SINGAPORE - Former F1 racing boss Lord Alexander Hesketh once said, "Men love women; even more than that, men love cars." Mercedes driver Lewis Hamilton is the embodiment of that; living life at breakneck speed, putting the thrill of speed at the heart of everything.
It is an intoxicating cocktail that Hamilton, 32, relishes: from the rush he gets hurtling around a circuit at speeds in excess of 350kmh, to basking in the adulation of millions of followers on social media while revelling in the red-carpet treatment afforded to F1's most marketable driver.
There have been plenty of labels - including "arrogant", "attitude problem" and "playboy" - since his first world championship win in 2008 with McLaren.

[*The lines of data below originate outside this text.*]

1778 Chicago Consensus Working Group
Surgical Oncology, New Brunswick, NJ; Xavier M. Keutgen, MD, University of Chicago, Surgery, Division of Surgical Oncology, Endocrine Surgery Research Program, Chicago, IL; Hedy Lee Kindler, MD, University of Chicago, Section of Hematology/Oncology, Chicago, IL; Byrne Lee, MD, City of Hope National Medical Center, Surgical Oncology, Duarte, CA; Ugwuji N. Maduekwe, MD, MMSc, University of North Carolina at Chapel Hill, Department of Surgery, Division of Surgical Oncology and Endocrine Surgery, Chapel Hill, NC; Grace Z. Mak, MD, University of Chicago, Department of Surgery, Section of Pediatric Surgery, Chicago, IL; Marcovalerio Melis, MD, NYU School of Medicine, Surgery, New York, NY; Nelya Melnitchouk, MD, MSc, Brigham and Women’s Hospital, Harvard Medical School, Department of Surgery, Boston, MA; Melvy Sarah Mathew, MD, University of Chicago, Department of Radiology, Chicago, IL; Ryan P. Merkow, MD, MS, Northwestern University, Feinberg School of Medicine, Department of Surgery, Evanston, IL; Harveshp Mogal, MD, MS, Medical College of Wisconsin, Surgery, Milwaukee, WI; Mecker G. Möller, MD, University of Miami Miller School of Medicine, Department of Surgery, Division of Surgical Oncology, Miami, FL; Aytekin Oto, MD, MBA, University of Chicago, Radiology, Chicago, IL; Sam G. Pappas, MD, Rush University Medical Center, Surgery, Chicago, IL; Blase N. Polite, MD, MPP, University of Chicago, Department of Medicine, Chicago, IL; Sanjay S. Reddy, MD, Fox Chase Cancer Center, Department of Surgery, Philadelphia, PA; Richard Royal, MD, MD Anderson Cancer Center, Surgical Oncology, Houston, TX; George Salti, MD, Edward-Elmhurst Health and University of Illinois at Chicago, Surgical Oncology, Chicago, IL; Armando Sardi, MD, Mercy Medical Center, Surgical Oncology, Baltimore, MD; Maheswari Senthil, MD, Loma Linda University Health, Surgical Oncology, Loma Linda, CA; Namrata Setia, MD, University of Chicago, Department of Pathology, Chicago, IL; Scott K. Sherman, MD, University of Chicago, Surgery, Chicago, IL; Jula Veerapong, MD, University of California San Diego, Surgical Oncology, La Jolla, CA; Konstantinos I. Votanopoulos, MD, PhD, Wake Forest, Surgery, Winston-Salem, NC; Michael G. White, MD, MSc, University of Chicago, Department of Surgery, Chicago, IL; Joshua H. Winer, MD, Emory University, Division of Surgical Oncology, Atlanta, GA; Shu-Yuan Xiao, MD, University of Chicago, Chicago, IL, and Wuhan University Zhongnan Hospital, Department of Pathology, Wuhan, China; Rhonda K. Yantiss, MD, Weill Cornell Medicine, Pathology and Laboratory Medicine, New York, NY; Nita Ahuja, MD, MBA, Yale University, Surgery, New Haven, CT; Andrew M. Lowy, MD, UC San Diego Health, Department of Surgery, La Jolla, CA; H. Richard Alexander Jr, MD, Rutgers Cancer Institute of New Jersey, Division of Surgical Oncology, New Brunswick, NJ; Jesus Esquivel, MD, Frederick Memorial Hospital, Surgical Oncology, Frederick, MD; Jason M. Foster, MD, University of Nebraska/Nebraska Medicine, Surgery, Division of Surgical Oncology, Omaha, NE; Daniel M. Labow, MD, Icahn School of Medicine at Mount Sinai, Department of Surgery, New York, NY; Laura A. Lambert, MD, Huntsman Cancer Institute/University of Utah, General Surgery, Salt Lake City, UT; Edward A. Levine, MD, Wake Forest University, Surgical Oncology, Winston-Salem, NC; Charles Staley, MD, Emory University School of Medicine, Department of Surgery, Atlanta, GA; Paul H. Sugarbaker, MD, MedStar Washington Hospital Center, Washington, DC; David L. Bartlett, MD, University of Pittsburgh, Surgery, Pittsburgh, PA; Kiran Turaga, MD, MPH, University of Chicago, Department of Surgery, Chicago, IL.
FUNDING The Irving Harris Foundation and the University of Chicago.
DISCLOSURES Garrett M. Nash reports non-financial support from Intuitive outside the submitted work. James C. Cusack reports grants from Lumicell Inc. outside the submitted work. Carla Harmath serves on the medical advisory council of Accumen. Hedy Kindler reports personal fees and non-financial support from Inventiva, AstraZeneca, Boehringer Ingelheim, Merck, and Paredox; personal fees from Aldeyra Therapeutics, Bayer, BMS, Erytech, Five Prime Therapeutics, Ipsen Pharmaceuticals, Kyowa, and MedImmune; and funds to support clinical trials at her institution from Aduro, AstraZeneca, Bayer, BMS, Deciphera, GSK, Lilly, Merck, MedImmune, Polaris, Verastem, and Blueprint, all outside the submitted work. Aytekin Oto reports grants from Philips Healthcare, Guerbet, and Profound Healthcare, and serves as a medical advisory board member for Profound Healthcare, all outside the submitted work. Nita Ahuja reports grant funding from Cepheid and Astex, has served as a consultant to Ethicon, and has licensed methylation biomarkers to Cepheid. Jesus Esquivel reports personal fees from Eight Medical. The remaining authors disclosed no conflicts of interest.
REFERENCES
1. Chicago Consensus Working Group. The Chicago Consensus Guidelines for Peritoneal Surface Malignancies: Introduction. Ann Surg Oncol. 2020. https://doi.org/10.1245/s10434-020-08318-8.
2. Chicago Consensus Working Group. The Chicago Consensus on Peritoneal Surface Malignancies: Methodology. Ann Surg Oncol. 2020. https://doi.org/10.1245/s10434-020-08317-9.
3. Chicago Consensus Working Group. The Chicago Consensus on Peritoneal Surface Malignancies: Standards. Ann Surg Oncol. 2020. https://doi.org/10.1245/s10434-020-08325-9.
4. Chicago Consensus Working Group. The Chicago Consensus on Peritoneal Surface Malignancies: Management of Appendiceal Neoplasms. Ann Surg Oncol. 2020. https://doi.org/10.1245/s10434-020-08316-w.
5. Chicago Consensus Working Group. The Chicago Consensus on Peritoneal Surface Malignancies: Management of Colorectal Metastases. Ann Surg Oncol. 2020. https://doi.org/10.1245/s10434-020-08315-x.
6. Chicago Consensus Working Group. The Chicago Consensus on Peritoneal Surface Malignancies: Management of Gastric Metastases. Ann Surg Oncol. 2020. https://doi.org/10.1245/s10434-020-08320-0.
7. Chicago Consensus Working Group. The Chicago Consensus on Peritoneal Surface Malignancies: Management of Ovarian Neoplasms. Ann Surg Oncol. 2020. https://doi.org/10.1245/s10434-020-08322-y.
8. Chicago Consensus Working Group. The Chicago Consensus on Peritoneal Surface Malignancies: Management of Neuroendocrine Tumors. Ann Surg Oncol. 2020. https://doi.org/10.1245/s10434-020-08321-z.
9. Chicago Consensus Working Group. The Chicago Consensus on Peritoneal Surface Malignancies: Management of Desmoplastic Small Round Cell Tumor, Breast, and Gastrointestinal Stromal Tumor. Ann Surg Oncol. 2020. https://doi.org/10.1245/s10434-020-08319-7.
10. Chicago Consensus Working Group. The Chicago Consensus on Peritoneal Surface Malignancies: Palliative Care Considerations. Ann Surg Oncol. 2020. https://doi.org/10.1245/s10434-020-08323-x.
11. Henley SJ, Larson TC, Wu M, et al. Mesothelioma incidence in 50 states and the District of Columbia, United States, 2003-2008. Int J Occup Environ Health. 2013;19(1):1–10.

Hamilton has long been a fixture on the celebrity circuit with a succession of models on his arm - which is adorned with a full-sleeve tattoo - from former girlfriend and Pussycat Dolls singer Nicole Scherzinger to rumoured flings with models Sofia Richie, Barbara Palvin and Winnie Harlow. In addition, there is the hobnobbing with musicians like Pharrell Williams and Kanye West.
But the Hollywood image he portrays polarises British racing fans, who have never quite taken to him, unlike former world champions Jackie Stewart or Nigel Mansell. This could also be due, in part, to his tax-exile status in Monaco. Another factor is his perceived arrogance - snubbing a pre-Silverstone event this year to party in Mykonos comes to mind - and that is he F1's first black driver.

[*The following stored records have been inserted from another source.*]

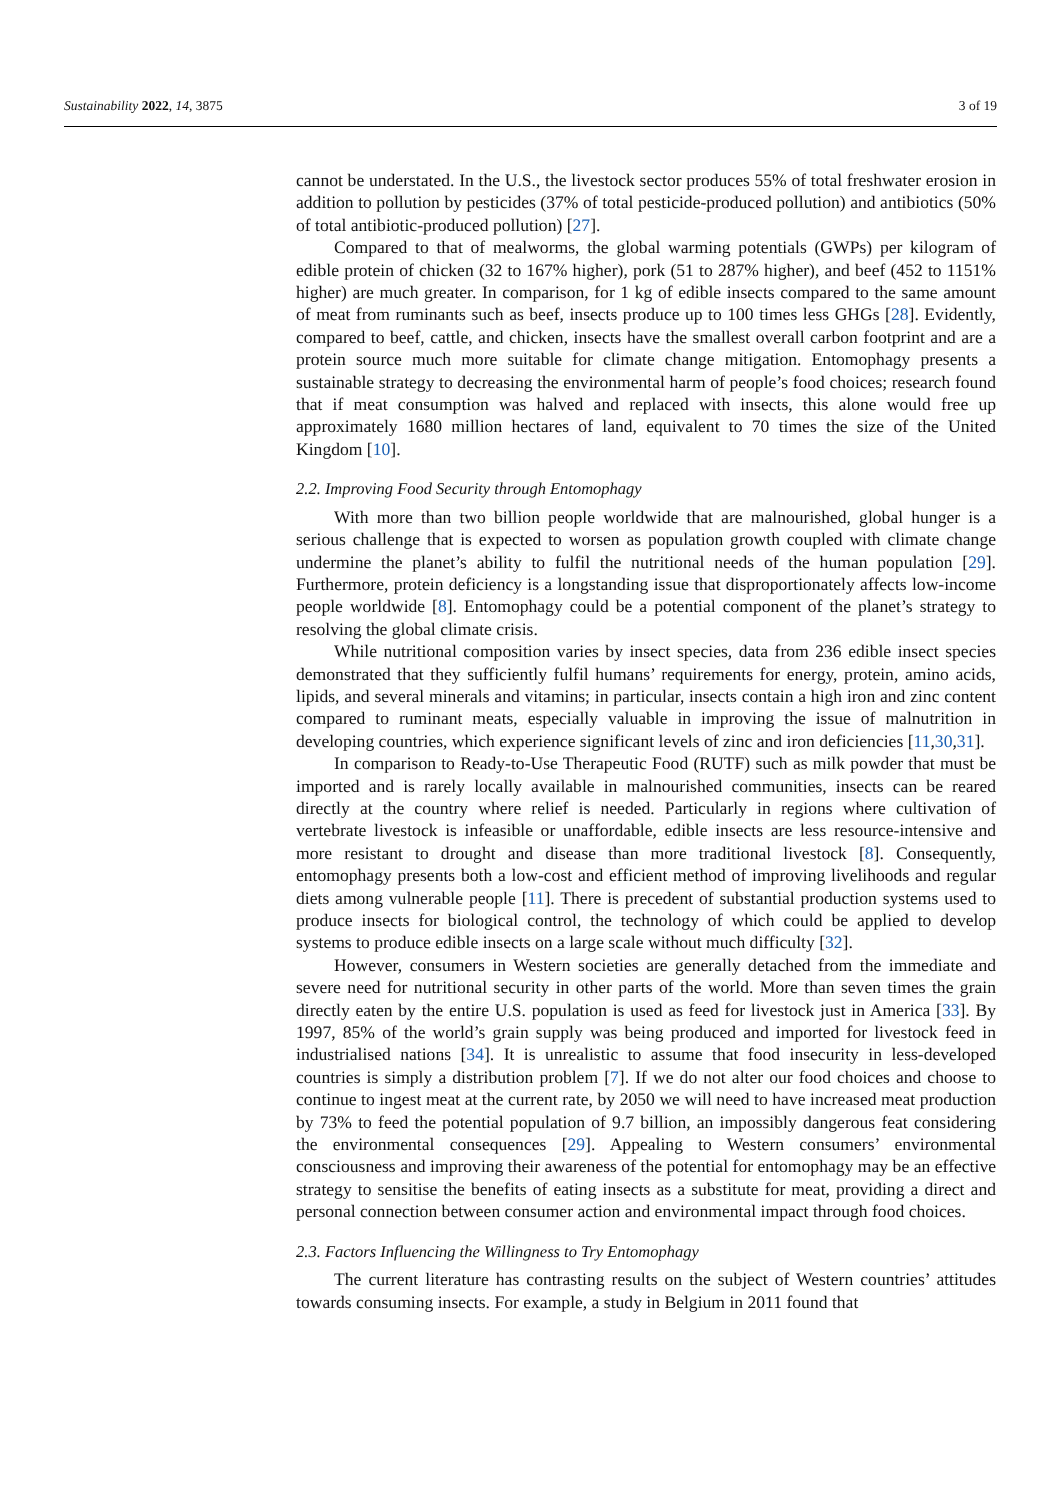Sustainability 2022, 14, 3875 3 of 19
cannot be understated. In the U.S., the livestock sector produces 55% of total freshwater erosion in addition to pollution by pesticides (37% of total pesticide-produced pollution) and antibiotics (50% of total antibiotic-produced pollution) [27].
Compared to that of mealworms, the global warming potentials (GWPs) per kilogram of edible protein of chicken (32 to 167% higher), pork (51 to 287% higher), and beef (452 to 1151% higher) are much greater. In comparison, for 1 kg of edible insects compared to the same amount of meat from ruminants such as beef, insects produce up to 100 times less GHGs [28]. Evidently, compared to beef, cattle, and chicken, insects have the smallest overall carbon footprint and are a protein source much more suitable for climate change mitigation. Entomophagy presents a sustainable strategy to decreasing the environmental harm of people’s food choices; research found that if meat consumption was halved and replaced with insects, this alone would free up approximately 1680 million hectares of land, equivalent to 70 times the size of the United Kingdom [10].
2.2. Improving Food Security through Entomophagy
With more than two billion people worldwide that are malnourished, global hunger is a serious challenge that is expected to worsen as population growth coupled with climate change undermine the planet’s ability to fulfil the nutritional needs of the human population [29]. Furthermore, protein deficiency is a longstanding issue that disproportionately affects low-income people worldwide [8]. Entomophagy could be a potential component of the planet’s strategy to resolving the global climate crisis.
While nutritional composition varies by insect species, data from 236 edible insect species demonstrated that they sufficiently fulfil humans’ requirements for energy, protein, amino acids, lipids, and several minerals and vitamins; in particular, insects contain a high iron and zinc content compared to ruminant meats, especially valuable in improving the issue of malnutrition in developing countries, which experience significant levels of zinc and iron deficiencies [11,30,31].
In comparison to Ready-to-Use Therapeutic Food (RUTF) such as milk powder that must be imported and is rarely locally available in malnourished communities, insects can be reared directly at the country where relief is needed. Particularly in regions where cultivation of vertebrate livestock is infeasible or unaffordable, edible insects are less resource-intensive and more resistant to drought and disease than more traditional livestock [8]. Consequently, entomophagy presents both a low-cost and efficient method of improving livelihoods and regular diets among vulnerable people [11]. There is precedent of substantial production systems used to produce insects for biological control, the technology of which could be applied to develop systems to produce edible insects on a large scale without much difficulty [32].
However, consumers in Western societies are generally detached from the immediate and severe need for nutritional security in other parts of the world. More than seven times the grain directly eaten by the entire U.S. population is used as feed for livestock just in America [33]. By 1997, 85% of the world’s grain supply was being produced and imported for livestock feed in industrialised nations [34]. It is unrealistic to assume that food insecurity in less-developed countries is simply a distribution problem [7]. If we do not alter our food choices and choose to continue to ingest meat at the current rate, by 2050 we will need to have increased meat production by 73% to feed the potential population of 9.7 billion, an impossibly dangerous feat considering the environmental consequences [29]. Appealing to Western consumers’ environmental consciousness and improving their awareness of the potential for entomophagy may be an effective strategy to sensitise the benefits of eating insects as a substitute for meat, providing a direct and personal connection between consumer action and environmental impact through food choices.
2.3. Factors Influencing the Willingness to Try Entomophagy
The current literature has contrasting results on the subject of Western countries’ attitudes towards consuming insects. For example, a study in Belgium in 2011 found that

Having long been criticised for moving from Britain to Switzerland at just 22, he regards the condemnation as unjust.
"Do people know how much I love the UK? Maybe not enough," Hamilton said at this year's British Grand Prix, making no apologies for being the only driver to skip the showpiece in London and having received plenty of flak both from fellow drivers and British racing fans.

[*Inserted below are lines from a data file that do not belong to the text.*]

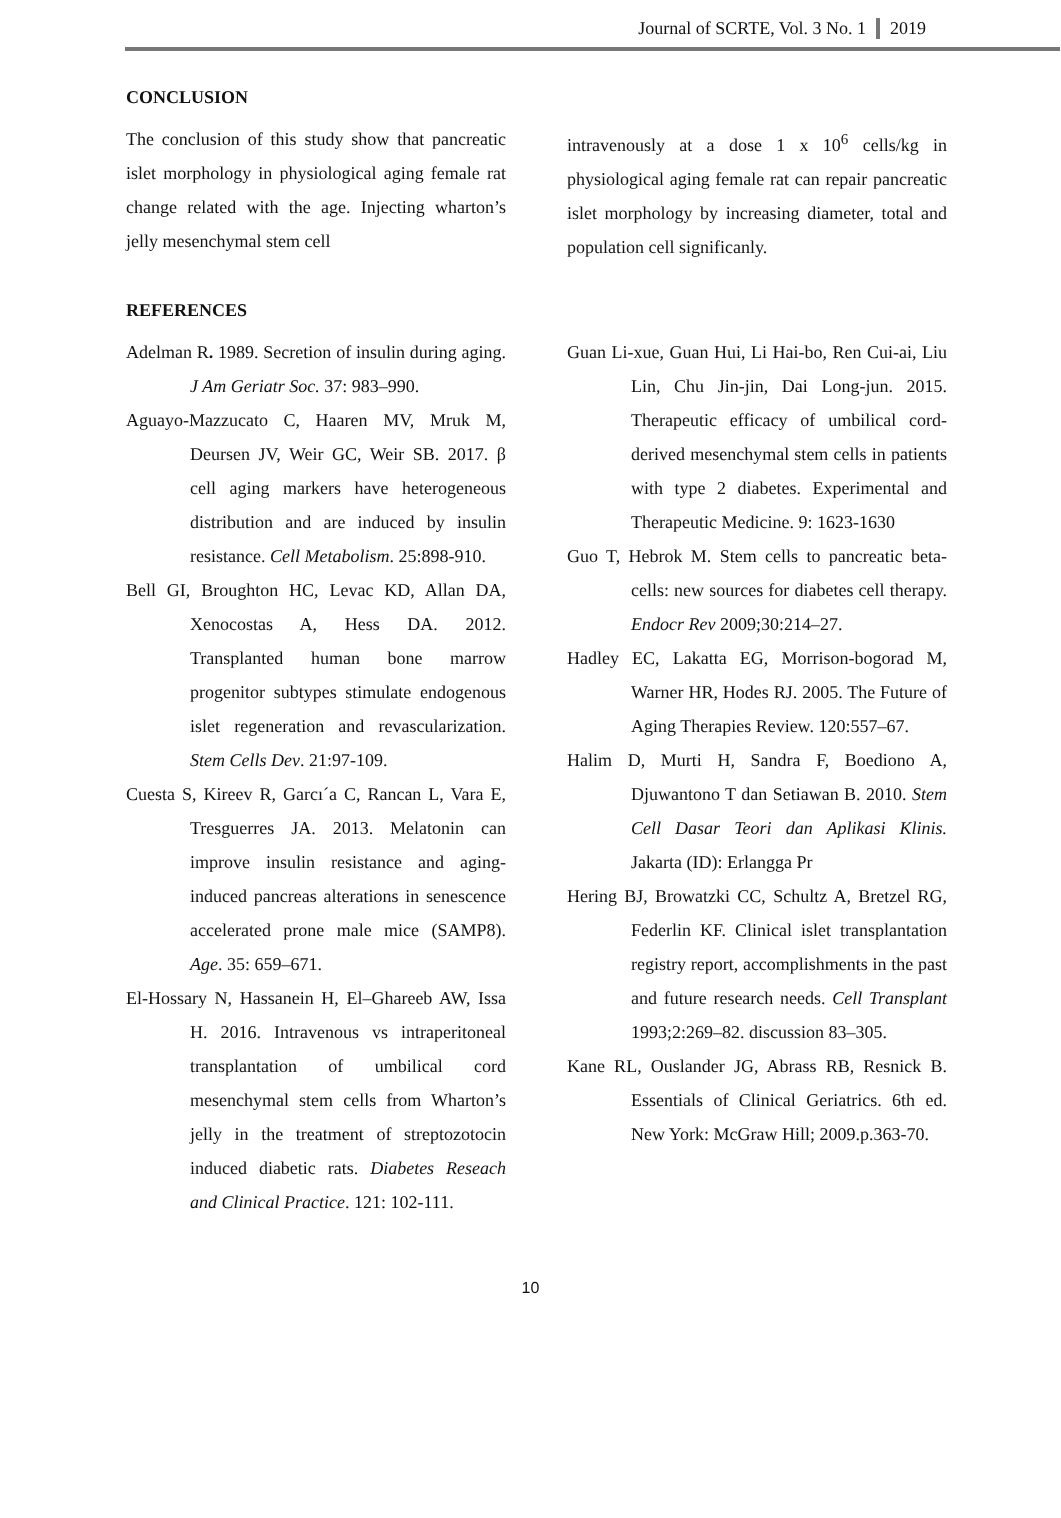Journal of SCRTE, Vol. 3 No. 1 2019
CONCLUSION
The conclusion of this study show that pancreatic islet morphology in physiological aging female rat change related with the age. Injecting wharton’s jelly mesenchymal stem cell
intravenously at a dose 1 x 10<sup>6</sup> cells/kg in physiological aging female rat can repair pancreatic islet morphology by increasing diameter, total and population cell significanly.
REFERENCES
Adelman R. 1989. Secretion of insulin during aging. J Am Geriatr Soc. 37: 983–990.
Aguayo-Mazzucato C, Haaren MV, Mruk M, Deursen JV, Weir GC, Weir SB. 2017. β cell aging markers have heterogeneous distribution and are induced by insulin resistance. Cell Metabolism. 25:898-910.
Bell GI, Broughton HC, Levac KD, Allan DA, Xenocostas A, Hess DA. 2012. Transplanted human bone marrow progenitor subtypes stimulate endogenous islet regeneration and revascularization. Stem Cells Dev. 21:97-109.
Cuesta S, Kireev R, Garcı´a C, Rancan L, Vara E, Tresguerres JA. 2013. Melatonin can improve insulin resistance and aging-induced pancreas alterations in senescence accelerated prone male mice (SAMP8). Age. 35: 659–671.
El-Hossary N, Hassanein H, El–Ghareeb AW, Issa H. 2016. Intravenous vs intraperitoneal transplantation of umbilical cord mesenchymal stem cells from Wharton’s jelly in the treatment of streptozotocin induced diabetic rats. Diabetes Reseach and Clinical Practice. 121: 102-111.
Guan Li-xue, Guan Hui, Li Hai-bo, Ren Cui-ai, Liu Lin, Chu Jin-jin, Dai Long-jun. 2015. Therapeutic efficacy of umbilical cord-derived mesenchymal stem cells in patients with type 2 diabetes. Experimental and Therapeutic Medicine. 9: 1623-1630
Guo T, Hebrok M. Stem cells to pancreatic beta-cells: new sources for diabetes cell therapy. Endocr Rev 2009;30:214–27.
Hadley EC, Lakatta EG, Morrison-bogorad M, Warner HR, Hodes RJ. 2005. The Future of Aging Therapies Review. 120:557–67.
Halim D, Murti H, Sandra F, Boediono A, Djuwantono T dan Setiawan B. 2010. Stem Cell Dasar Teori dan Aplikasi Klinis. Jakarta (ID): Erlangga Pr
Hering BJ, Browatzki CC, Schultz A, Bretzel RG, Federlin KF. Clinical islet transplantation registry report, accomplishments in the past and future research needs. Cell Transplant 1993;2:269–82. discussion 83–305.
Kane RL, Ouslander JG, Abrass RB, Resnick B. Essentials of Clinical Geriatrics. 6th ed. New York: McGraw Hill; 2009.p.363-70.
10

The Briton has never quite adhered to the mould of stoic race car driver, and in an interview with Men's Health Australia in June this year, he said, "There is a template someone invented for a racing driver. You have to be a square and fit into a box - and the shape is 'boring as f***'. Don't do anything, but live and breathe racing. Don't enjoy, don't smile."
He shares the same single-minded approach and tunnel vision as racing greats like Ayrton Senna, Michael Schumacher and Stewart, when it comes to winning Grands Prix.
Defending his lifestyle in the same interview, he said: "I'm no less focused than any of my peers. They live a different life. They go home and are not pictured at events. I train just as much as them - maybe more."
That pursuit of excellence has resulted in 62 Grand Prix victories, second only to Schumacher on 91, the most pole positions in history (72) and, according to Forbes, US$46 million (S$62.7 million) in earnings for 2017.
And now Hamilton has made history at the Mexican Grand Prix. A ninth-placed finish on Sunday (Oct 29) helped him to overhaul Stewart to become Britain's most successful F1 driver with four world championships.
He has overtaken his idol Senna - also renowned for his prowess in wet conditions - in the process.
Williams driver Felipe Massa, 36, certainly feels Hamilton has few peers. In an interview with Sky Sports, the Brazilian insisted he deserved his place in the pantheon of all-time greats like Schumacher and Senna.
"Lewis is definitely one of the best drivers in the history of Formula One. You cannot really take him away or (place him) in a different level compared to Michael Schumacher and Ayrton Senna. He's there," Massa said.
With nine Grand Prix wins this year, 11 pole positions, a 66-point lead over nearest rival Ferrari's Sebastian Vettel and a fourth title almost in the bag, it's not hyperbole when Mercedes team boss Toto Wolff said he was set to become "the best driver that has ever existed".
Hamilton claims he cannot yet put himself in the same category as Senna, but the formality in Mexico will pull him level with Vettel and Alain Prost, both on four titles.
Only Schumacher (seven) and Juan Manuel Fangio (five) are ahead, and while Hamilton has said that he will walk away from the sport once he retires, in an interview on ITV's The Jonathan Ross show, he said this year's battle with Vettel had reinvigorated him and that he was "loving it (F1) more than ever".
Hamilton may have his detractors, but opinions are not split when it comes to his acumen on the track.
At 4/6 odds to receive a knighthood in the UK's New Year honours list, it would indeed be a fitting tribute for the finest British driver of his generation, once his Mexico coronation is complete.